‘Asleep at the wheel’: Canada police’s spyware admission raises alarm

‘There’s a culture of secrecy that pervades the intelligence and law enforcement community in this country,’ said one expert. Photograph: Dave Chan/AFP/Getty Images

Canada

Experts warn that RCMP document detailing covert surveillance of Canadians’ mobile devices highlights lax government oversight

An admission from Canada’s national police force that it routinely uses powerful spyware to surveil citizens has prompted concern from experts, who warn the country is “asleep at the wheel” when it comes to regulating and reining in use of the technology.

During a parliamentary session in late June, the Royal Canadian Mounted Police submitted a document outlining how a special investigative team covertly infiltrates the mobile devices of Canadians. The tools, which have been used on at least 10 investigations between 2018 and 2020, give the police access to text messages, email, photos, videos, audio files, calendar entries and financial records. The software can also remotely turn on the camera and microphone of a suspect’s phone or laptop.

The RCMP, which has long evaded questions over whether it uses spyware to track Canadians, provided the information about its “on-device investigative tools” in response to a question from a Conservative lawmaker about how the federal government collects data on its citizens.

Ron Deibert, a political science professor at the university of Toronto and head of Citizen Lab, said the spyware, which gives police an “extraordinary window into every aspect of someone’s personal life” is akin to “nuclear-level technology” – but has little government oversight.

“There’s a culture of secrecy that pervades the intelligence and law enforcement community in this country,” he said

Deibert, one the world’s leading experts on the surveillance techniques used by authoritarian regimes, said he and others have long suspected police and government agencies in Canada were using the technology. But absent from the disclosure was any indication of who the government is purchasing the software from.

“That’s my biggest unanswered question,” he said. “Because we know there are some companies that are horrible when it comes to due diligence and routinely sell to governments that use it for grotesque human rights violations.”

Last year, a collaborative investigation between the Guardian and other major international outlets, called the Pegasus Project, revealed that spyware licensed by the Israeli firm NSO Group had been used to hack smartphones belonging to journalists, lawyers and human rights activists.

In 2021 the commerce department in the United States announced it had placed mercenary spyware companies like NSO on the country’s Entity List, effectively blacklisting them for their “malicious cyber activities” amid growing concern from US officials that the software posed a grave risk to national security.

In contrast, Canadian authorities have shown little appetite to take similar action, said Deibert, who has briefed senior Canadian officials within successive governments.

“Developing export controls and putting more transparency and accountability around procurement practice is a no-brainer,” he said.

The RCMP says it only uses the tools when less intrusive means have failed. In the document, the police force claims it needs to use spyware because new technologies, like end-to-end encryption, make it “exponentially more difficult for the RCMP to conduct court-authorized electronic surveillance”.

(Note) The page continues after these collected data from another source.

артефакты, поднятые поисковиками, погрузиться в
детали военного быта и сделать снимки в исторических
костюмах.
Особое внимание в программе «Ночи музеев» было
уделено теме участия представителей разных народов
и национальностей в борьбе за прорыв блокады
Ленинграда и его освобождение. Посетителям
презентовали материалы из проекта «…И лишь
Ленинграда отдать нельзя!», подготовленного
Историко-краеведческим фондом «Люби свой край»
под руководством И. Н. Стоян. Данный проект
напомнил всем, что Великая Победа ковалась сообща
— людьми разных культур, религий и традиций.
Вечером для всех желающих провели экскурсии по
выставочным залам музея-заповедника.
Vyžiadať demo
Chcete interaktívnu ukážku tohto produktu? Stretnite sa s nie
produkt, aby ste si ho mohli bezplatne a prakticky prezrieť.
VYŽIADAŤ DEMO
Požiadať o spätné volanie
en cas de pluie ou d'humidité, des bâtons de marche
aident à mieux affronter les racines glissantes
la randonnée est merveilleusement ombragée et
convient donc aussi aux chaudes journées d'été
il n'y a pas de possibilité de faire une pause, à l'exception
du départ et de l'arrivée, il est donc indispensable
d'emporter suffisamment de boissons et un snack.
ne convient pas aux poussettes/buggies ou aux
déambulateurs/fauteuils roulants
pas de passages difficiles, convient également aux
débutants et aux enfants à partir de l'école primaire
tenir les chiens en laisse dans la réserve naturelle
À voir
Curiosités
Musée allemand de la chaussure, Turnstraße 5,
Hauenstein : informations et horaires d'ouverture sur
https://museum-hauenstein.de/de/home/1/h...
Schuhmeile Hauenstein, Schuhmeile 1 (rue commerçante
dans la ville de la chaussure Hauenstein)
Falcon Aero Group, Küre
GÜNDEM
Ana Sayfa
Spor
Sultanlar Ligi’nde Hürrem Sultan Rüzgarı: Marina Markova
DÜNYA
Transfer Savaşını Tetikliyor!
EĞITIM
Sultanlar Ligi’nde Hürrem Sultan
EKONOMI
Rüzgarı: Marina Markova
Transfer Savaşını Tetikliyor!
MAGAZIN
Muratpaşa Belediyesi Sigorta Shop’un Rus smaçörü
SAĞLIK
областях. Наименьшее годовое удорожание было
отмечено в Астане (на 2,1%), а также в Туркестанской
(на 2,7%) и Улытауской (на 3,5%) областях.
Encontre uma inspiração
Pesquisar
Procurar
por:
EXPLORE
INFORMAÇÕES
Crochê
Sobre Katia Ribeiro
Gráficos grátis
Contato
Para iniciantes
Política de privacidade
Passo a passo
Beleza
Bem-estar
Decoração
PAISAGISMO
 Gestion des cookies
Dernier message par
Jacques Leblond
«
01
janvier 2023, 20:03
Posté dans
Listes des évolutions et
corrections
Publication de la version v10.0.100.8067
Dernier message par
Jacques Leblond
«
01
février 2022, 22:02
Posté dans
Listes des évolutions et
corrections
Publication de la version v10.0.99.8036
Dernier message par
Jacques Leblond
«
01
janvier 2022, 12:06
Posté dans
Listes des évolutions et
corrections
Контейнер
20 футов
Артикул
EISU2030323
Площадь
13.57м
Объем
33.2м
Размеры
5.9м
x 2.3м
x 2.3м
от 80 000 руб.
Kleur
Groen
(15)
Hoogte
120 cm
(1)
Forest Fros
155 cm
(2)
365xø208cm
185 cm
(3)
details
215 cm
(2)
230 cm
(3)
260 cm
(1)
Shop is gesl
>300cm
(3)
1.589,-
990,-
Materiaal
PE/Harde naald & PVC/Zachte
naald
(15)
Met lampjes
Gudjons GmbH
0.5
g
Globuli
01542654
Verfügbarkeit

But privacy advocates disagree.

“The creation of the metaphor of ‘police investigations going dark’ because of advances in technology is the public relations coup of the 21st century,” said Brenda McPhail, director of the privacy technology and surveillance program for the Canadian Civil Liberties Association. “The case has not been made to the public for the use of this powerful spyware, particularly given the profoundly dangerous uses of this technology around the world.”

McPhail points to previous instances in which the RCMP has been evasive and misleading about the technology it uses for surveillance, including a recent controversy over mobile device identifiers, known as IMSI catchers or stingrays. In September 2017, Canada’s privacy commissioner found the police agency had broken the law six times when it used the technology.

“The policy has been, we’re going to do what we can and in secret. If it comes out, then we’ll see what we can do to mitigate the harm,” said McPhail.

In the parliamentary document, the RCMP says it didn’t consult the federal privacy commissioner before using the technology – but said it nonetheless needs the approval of a judge when monitoring Canadians.

The latest revelations about police surveillance power once again highlight the need for a debate over the “crisis of accountability” in law enforcement, said McPhail.

“We need to be having a conversation about what kinds of surveillance technologies – invasive tools being used without any evidence of due process or due consideration of the rights and freedoms of people – are acceptable in a democracy and under what conditions. And we need to determine what sort of safeguards there need to be as well.”

Plans to modernize the Privacy Act in the coming months give lawmakers a window of opportunity to adopt the right legislative framework to ensure police have access to tools they need for investigative work, said McPhail, and not broad powers “shrouded by secrecy” and without public accountability.

“The devices we hold in our hands are generally designed to extract as much personal information from us as they possibly can,” said Deibert. But a documented history of police abusing surveillance tools in the country meant that the recent admissions of the use of mercenary spyware should be enough to trigger an investigation into whether there is proper oversight to prevent abuse, he added.

“Private companies and banks presumably know a lot about your preferences, but only the government can take away your freedom and put you in jail. Only the government can end your life in some jurisdictions,” he said. “That’s why there should be a higher threshold for public accountability and transparency when these tools are used by state agencies.”